Once you understand the CTO’s reasons and the organizational situation you can determine if your idea about an intervention (more formative research) is sensible or not – whether or not it will contribute meaningfully to closing the results gap. But then you need to make it happen. And this requires deep knowledge of the organization: the people, the culture, and how change occurs. You may be in an organization where you can, armed with the above information, make a convincing argument to the CTO. You may be in an organization where you have to recruit like-minded people to surround the CTO. Or you may be in a place where convincing the CTO is less important than engaging the people who would be helped more directly by your intervention, the product managers.

We also talked about projects vs incrementalism, chain of command vs lateral influence, and allowing for serendipity in formative research, but those are topics for another time.

Weekly wins for the week of 2023 09 11

  • One-time mentorship conversations are fun, and they remind me how I think about issues.
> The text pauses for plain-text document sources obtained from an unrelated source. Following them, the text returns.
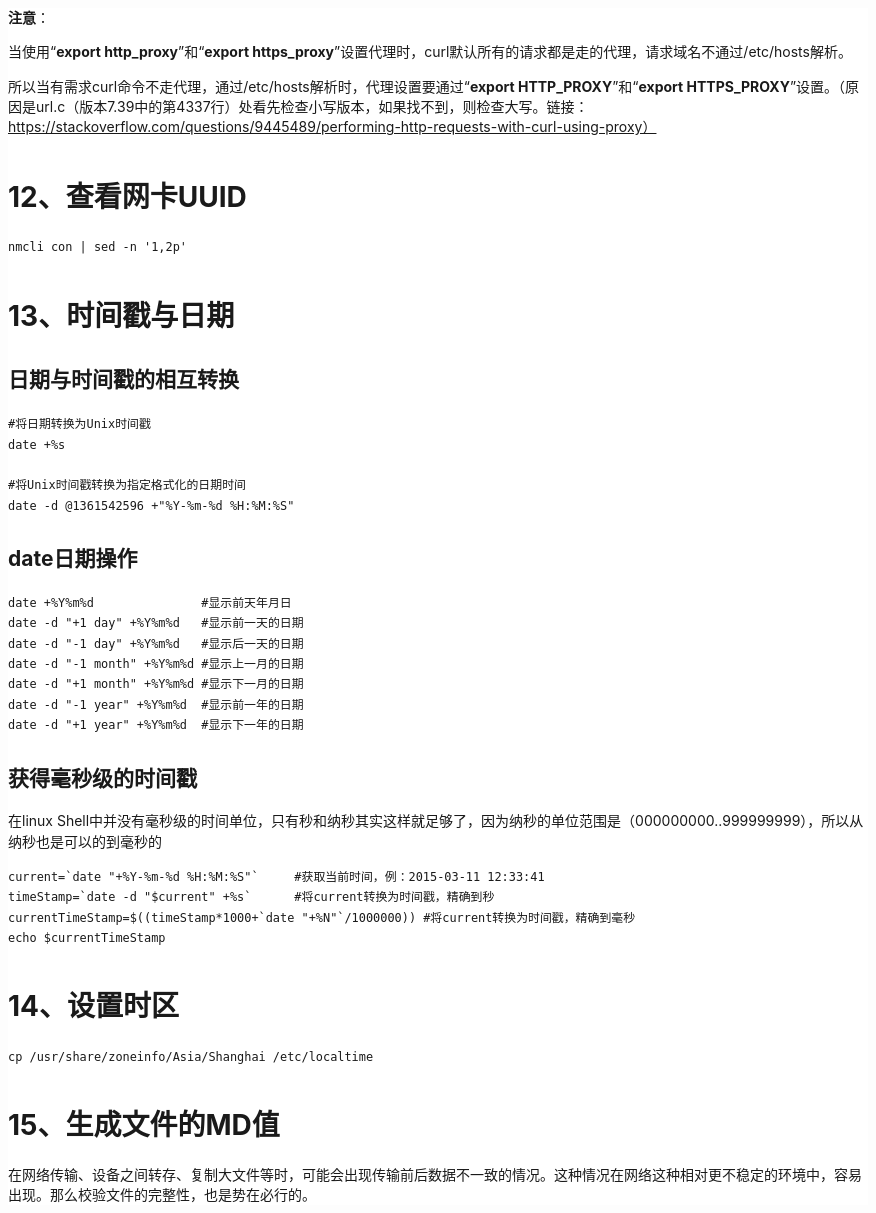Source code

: **注意**：

当使用“**export http_proxy**”和“**export https_proxy**”设置代理时，curl默认所有的请求都是走的代理，请求域名不通过/etc/hosts解析。

所以当有需求curl命令不走代理，通过/etc/hosts解析时，代理设置要通过“**export HTTP_PROXY**”和“**export HTTPS_PROXY**”设置。（原因是url.c（版本7.39中的第4337行）处看先检查小写版本，如果找不到，则检查大写。链接：https://stackoverflow.com/questions/9445489/performing-http-requests-with-curl-using-proxy）

# 12、查看网卡UUID

    nmcli con | sed -n '1,2p'

# 13、时间戳与日期

## 日期与时间戳的相互转换

    #将日期转换为Unix时间戳
    date +%s
    
    #将Unix时间戳转换为指定格式化的日期时间
    date -d @1361542596 +"%Y-%m-%d %H:%M:%S"

## date日期操作

    date +%Y%m%d               #显示前天年月日
    date -d "+1 day" +%Y%m%d   #显示前一天的日期
    date -d "-1 day" +%Y%m%d   #显示后一天的日期
    date -d "-1 month" +%Y%m%d #显示上一月的日期
    date -d "+1 month" +%Y%m%d #显示下一月的日期
    date -d "-1 year" +%Y%m%d  #显示前一年的日期
    date -d "+1 year" +%Y%m%d  #显示下一年的日期

## 获得毫秒级的时间戳

在linux Shell中并没有毫秒级的时间单位，只有秒和纳秒其实这样就足够了，因为纳秒的单位范围是（000000000..999999999），所以从纳秒也是可以的到毫秒的

    current=`date "+%Y-%m-%d %H:%M:%S"`     #获取当前时间，例：2015-03-11 12:33:41
    timeStamp=`date -d "$current" +%s`      #将current转换为时间戳，精确到秒
    currentTimeStamp=$((timeStamp*1000+`date "+%N"`/1000000)) #将current转换为时间戳，精确到毫秒
    echo $currentTimeStamp

# 14、设置时区

    cp /usr/share/zoneinfo/Asia/Shanghai /etc/localtime

# 15、生成文件的MD值

在网络传输、设备之间转存、复制大文件等时，可能会出现传输前后数据不一致的情况。这种情况在网络这种相对更不稳定的环境中，容易出现。那么校验文件的完整性，也是势在必行的。
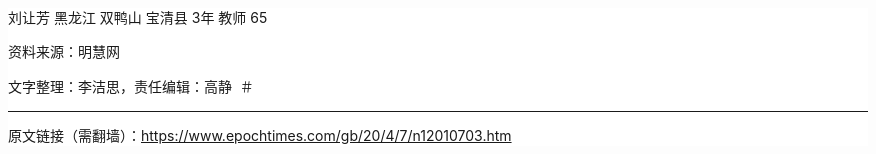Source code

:    </tr>
   <tr>
    <td class="tg-0lax">
     刘让芳
    </td>
    <td class="tg-0lax">
     黑龙江
    </td>
    <td class="tg-0lax">
     双鸭山
    </td>
    <td class="tg-0lax">
     宝清县
    </td>
    <td class="tg-0lax">
    </td>
    <td class="tg-0lax">
     3年
    </td>
    <td class="tg-0lax">
    </td>
    <td class="tg-0lax">
     教师
    </td>
    <td class="tg-0lax">
     65
    </td>
   </tr>
  </tbody>
 </table>
 <p>
  资料来源：明慧网
 </p>
 <p>
  文字整理：李洁思，责任编辑：高静  ＃
 </p>
 
 <div id="below_article_ad">
 </div>
</div>


---

原文链接（需翻墙）：https://www.epochtimes.com/gb/20/4/7/n12010703.htm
So far everyone has been pleased with our conversations. https://adplist.org/mentors/jon-plummer I wish I was as readily eloquent when it came to writing these posts.
  • My knee is much more stable now than it was when it was irritated recently. This is only now that I have PT and ortho referrals coming up, of course. Murphy sometimes mistakenly interferes in a way that makes things a little better.
  • If you need something done at a hospital, call the patient advocate. Changing the channel from email to phone, and changing the recipient from a barely-interested secretary to a person whose job it is to chase things down has produced enough of my chart from 31 years ago to greatly inform what’s to come next, whatever that is. As I say often to the people I support, “f you aren’t getting the engagement you want, try changing the channel.”